Надя смеялась. Сочувственное возбуждение Генриха убеждало ее, что она не ошиблась в тоне, хотя, может быть, и зря вопреки предупреждению помянула гения.
Надя посмеивалась, приглашая всех и каждого присоединяться к веселому трепу, но отчего-то уже и насторожилась. Она удивилась, когда обнаружила, как сильно, всем существом увлекающегося художника Генрих откликнулся на ее не лишенные лукавства замечания.
Чалый не видел газету и не понимал, о чем вообще речь, но ничему не удивлялся. С хладнокровием много всего испытавшего в искусстве и много передумавшего человека он не удивился бы даже и гению. Если бы таковой нашелся. Он верил, что существует немало талантливых никому не известных и закопавших себя людей. Он верил в талант и в скромность, как верят в редкую, известную по рассказам птицу.

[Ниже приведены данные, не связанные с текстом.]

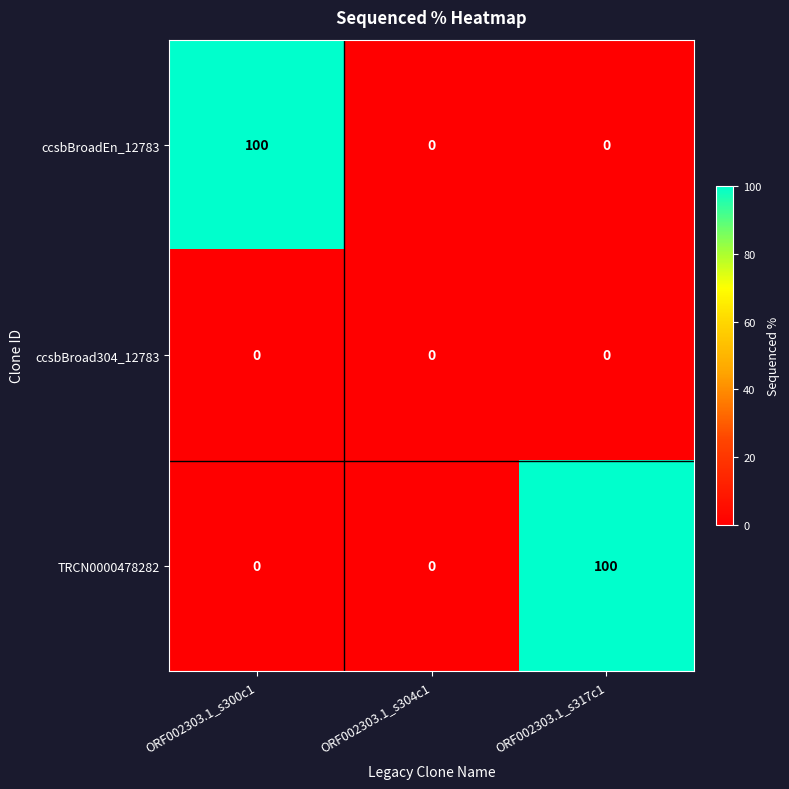

True or false: ccsbBroadEn_12783 has a value of 100 at ORF002303.1_s300c1.

True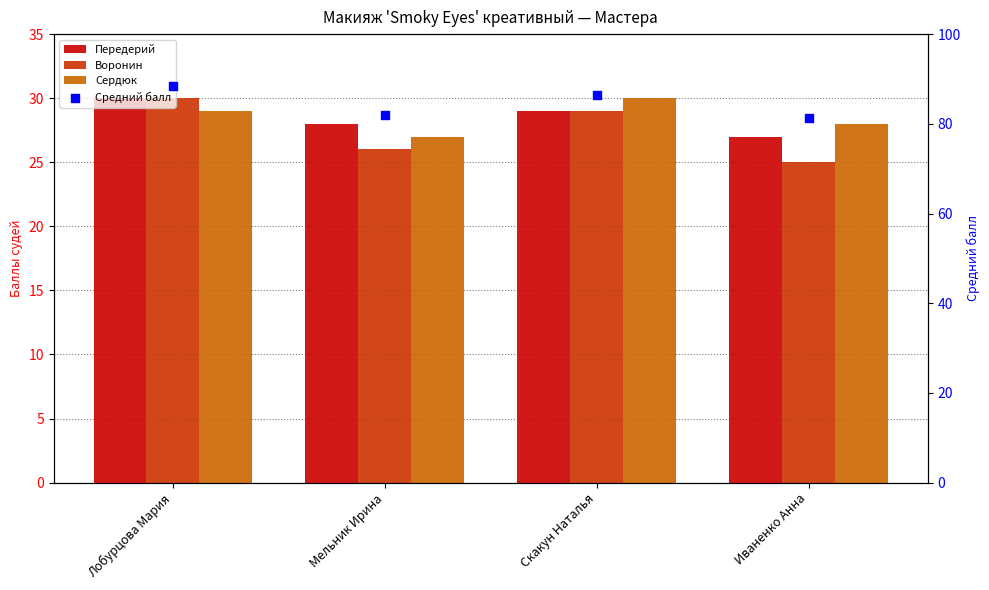

Which series has the widest spread of Y values?

Средний балл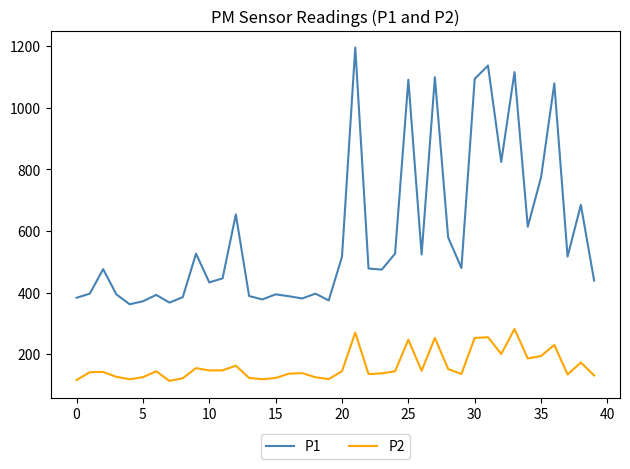

How many lines are shown in the chart?

2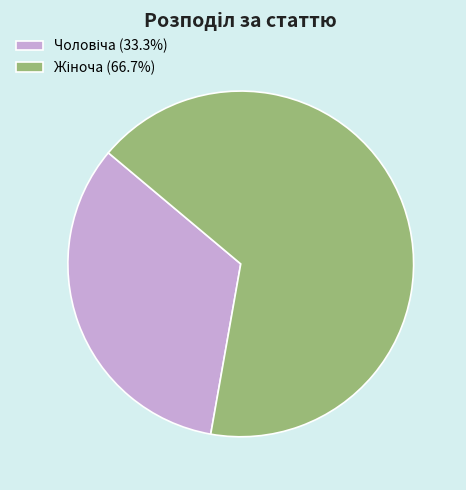

Does any single category account for the majority?

Yes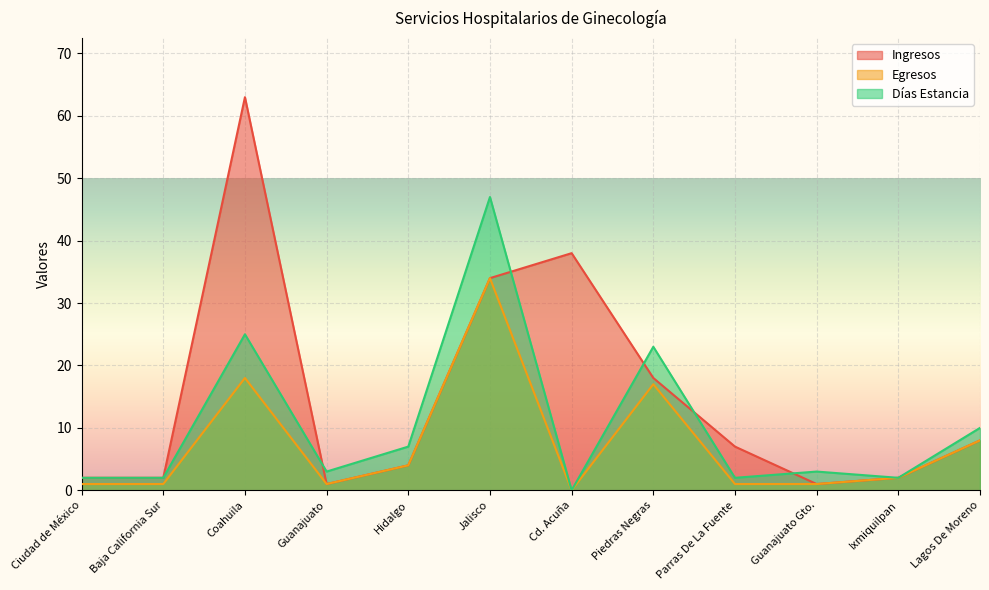

True or false: Días Estancia has more than 0 interior local peaks.

True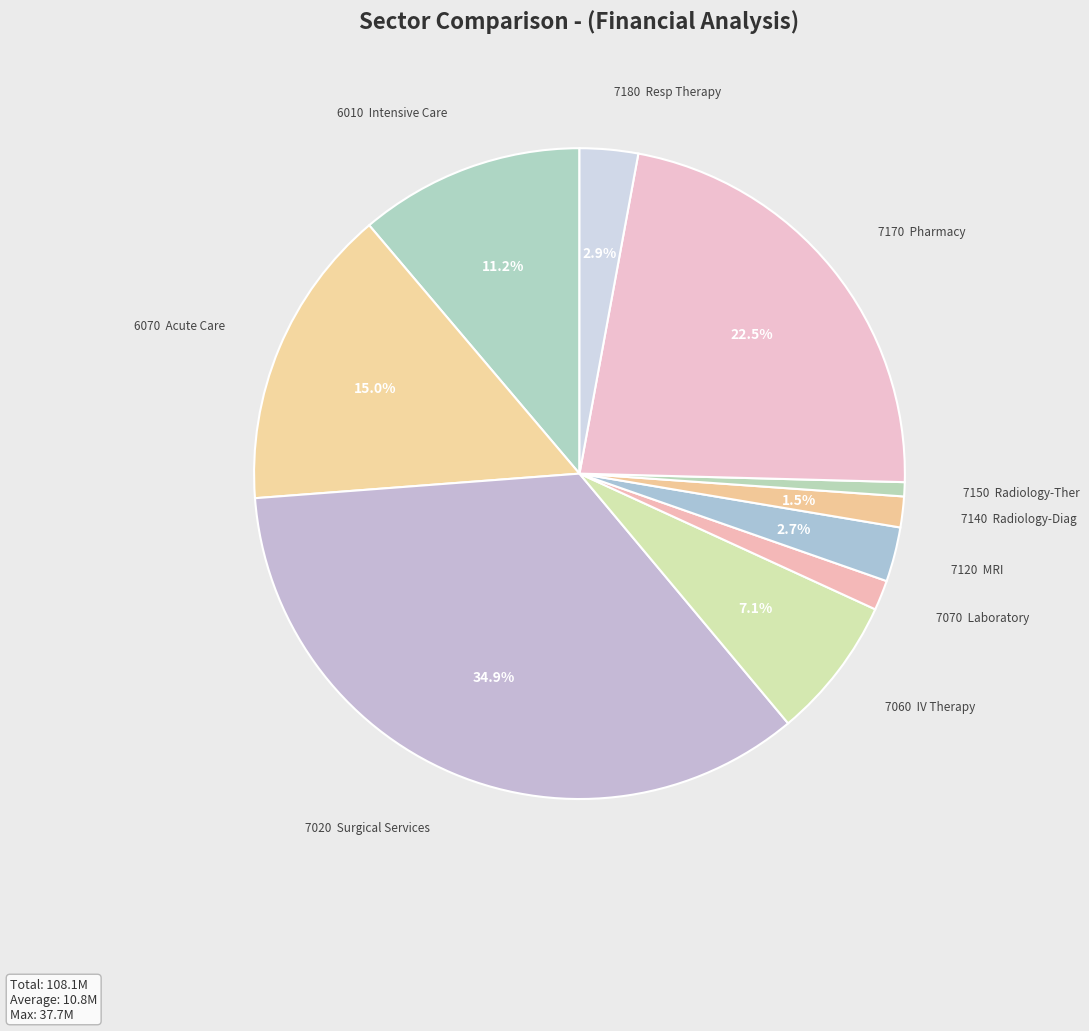

How many slices are in this pie chart?

10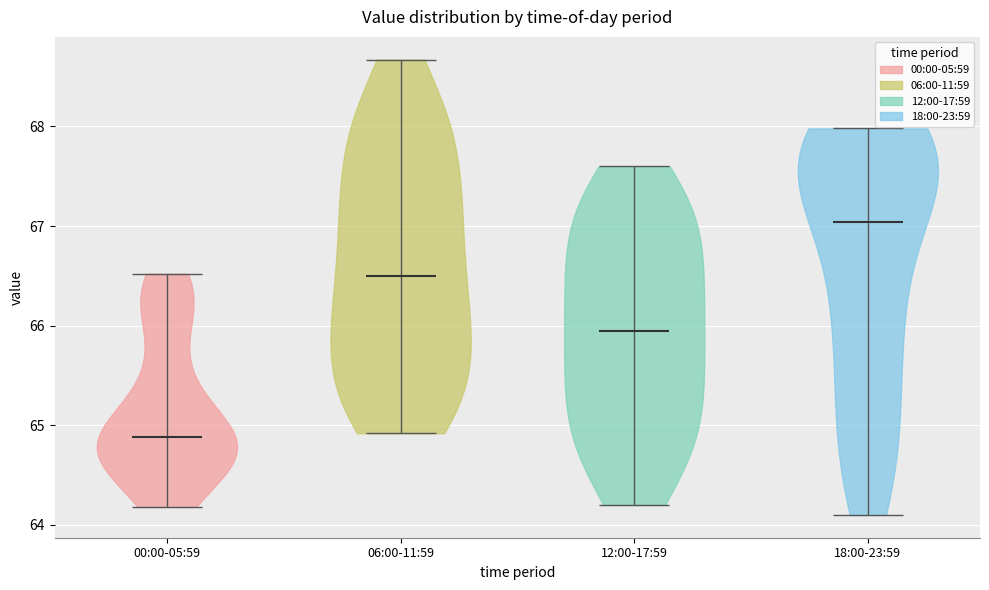

Reading left to right, read every violin against the y-axis: where its median line is, and the lowest and highest points it reaches. The values are not printed on the chart, so give them approximately, as read against the axis.

00:00-05:59: median line 64.9, lowest point 64.2, highest point 66.5
06:00-11:59: median line 66.5, lowest point 64.9, highest point 68.7
12:00-17:59: median line 66.0, lowest point 64.2, highest point 67.6
18:00-23:59: median line 67.0, lowest point 64.1, highest point 68.0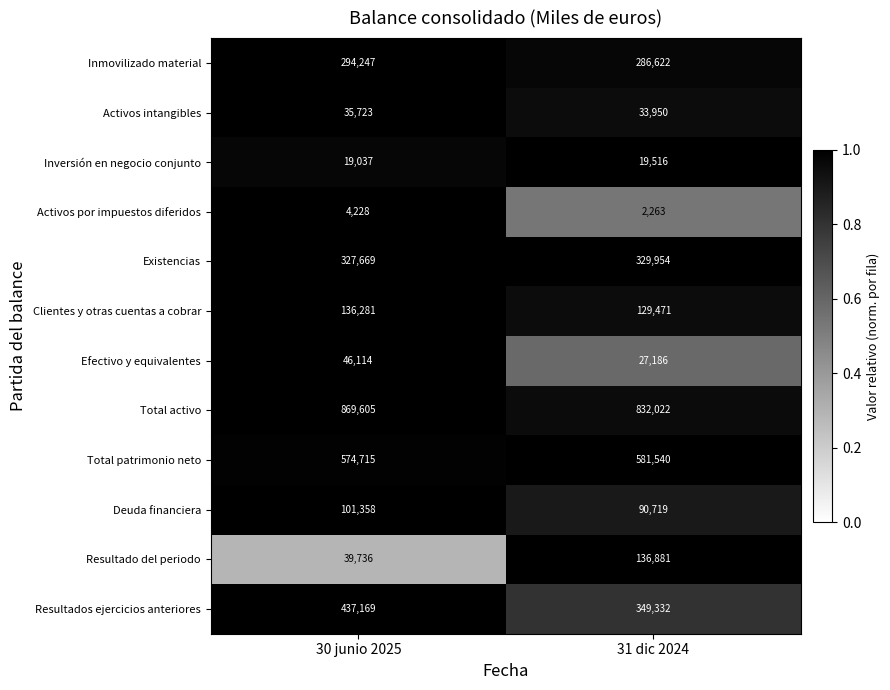

What is the difference between the Resultado del periodo values at 31 dic 2024 and 30 junio 2025?

97145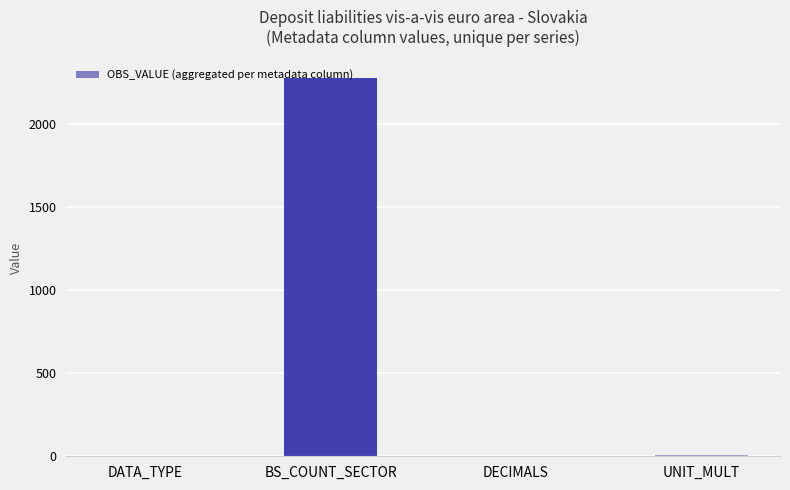

What is the average value?

571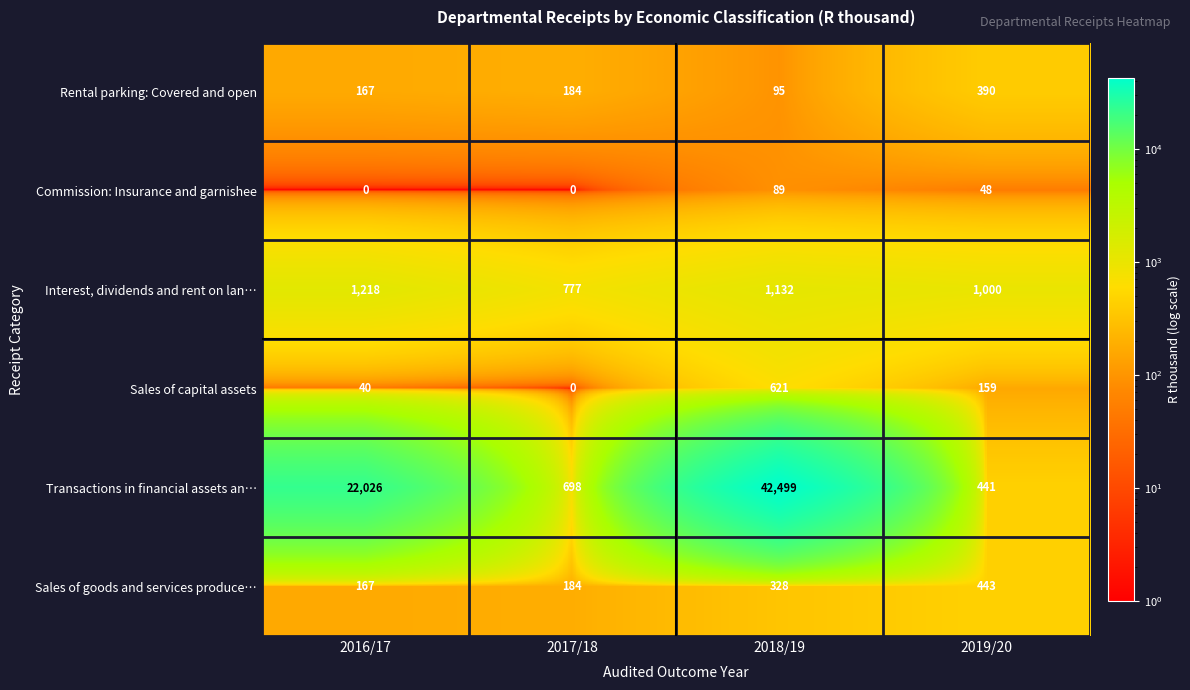

What is the sum of all Sales of capital assets values?

820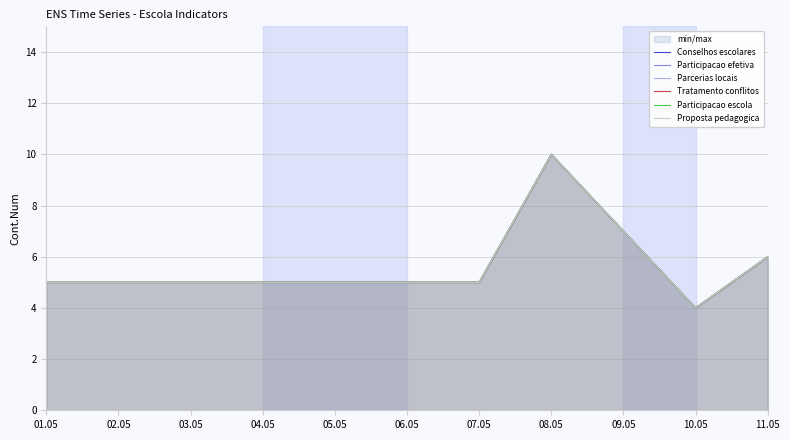

At how many categories does at least one series exceed 6?

2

На лице Куцеря, униженного самым предметом разговора, неумеренными восторгами по поводу какой-то дранной газеты, играла кривая ухмылка.
Колмогоров глотал лекарство.
— Сердце? — негромко спросил Чалый.
Колмогоров кивнул и запил таблетку глотком кофе.
— Может, воды?
— Гадость, — коротко, не желая распространяться, отозвался Колмогоров.
— А кофе? Кофе с таблетками. Ничего?
— Стимулирует. Наоборот, стимулирует.
Чалый покачал головой, но спорить не стал.
— Вячеслав, вы прочли? — обратился Новосел к Колмогорову.
Колмогоров полез в стол и достал вырезку — сложенный газетный лист с рассказом.
— Читал, — признал он наконец коротко.
— Вам не понравилось? — насторожился Генрих.
— Мне не понравилось.
Неприятно пораженный, Генрих держал возвращенную газету, как бы раздумывая, какое ей найти применение. Надя отлично Генриха понимала: равнодушная реплика балетмейстера горела у нее на щеках, как пощечина.
— Да ведь это, посмотрите, Феллини! — запальчиво воскликнула она. — Вы — творческий человек! Неужели вы не увидели?
Непривычная в этих стенах дерзость заставила всех смутиться.
— Это ж кино! Современное образное мышление! Вот это там: когда выходят на площадь. Все так увидеть — Феллини! — горячилась, не встречая возражений, Надя. — Уж это вы могли бы оценить — образное мышление?!
— Не люблю чернуху, — против ожидания вяло возразил Колмогоров.
— А вы, значит, как: искусство принадлежит народу?! — сказала Надя, подавшись вперед, чтобы убийственный шепот ее достиг ушей Колмогорова.
Колмогоров свел челюсти и потемнел, словно собравшись ответить резкостью, но промолчал. Он, казалось к общему недоумению, не находил слов.
— Всё имеет право на существование, — возразил он наконец как-то академически. — Мне это не близко. Вот и всё. Можно отдавать должное таланту и не принимать его.
— А что такое талант? Вы ж так и не сказали мне, что такое талант!
Колмогоров пожал плечами:
— Талант, между прочим, это созвучие…
— Чего с чем? — опять сорвалась Надя.
— Созвучие — способность создать мелодию из того, что чувствуют люди, — пояснил Колмогоров и, запнувшись, добавил: — Но звучит, впрочем, и ночной горшок. Тоже резонаторная емкость.
— Ночной горшок? — ошеломленным эхом откликнулся Новосел.
— А вы что: предпочитаете благонамеренную бездарность? — выпалила Надя.
Ее заносило. В душе она, конечно, помнила, что дерзит одному из самых влиятельных людей искусства, помнила и уже сейчас знала, какими невинными словами будет рассказывать потом приятельницам о своей потешной храбрости.
— Пустой разговор, — замкнулся Колмогоров.
Наступило молчание. Надя звякнула ложечкой в чашке, где осталась одна гуща. Колмогоров глянул на забытого посреди кабинета артиста, которого пора было отпустить.
— Может, и правда, ночной горшок… — протянул Новосел, преодолевая себя.
— Генрих, — оборвал его Колмогоров, — я что попрошу: займите гостью, покажите театр, мастерскую, а я — всё. Через двадцать минут репетиция.
Мгновение Генрих смотрел, будто не понимая. А Надя, наоборот, вскочила.
— Вячеслав Владимирович, — виновато сказала она на прощанье. — Я все напишу, как вы сказали.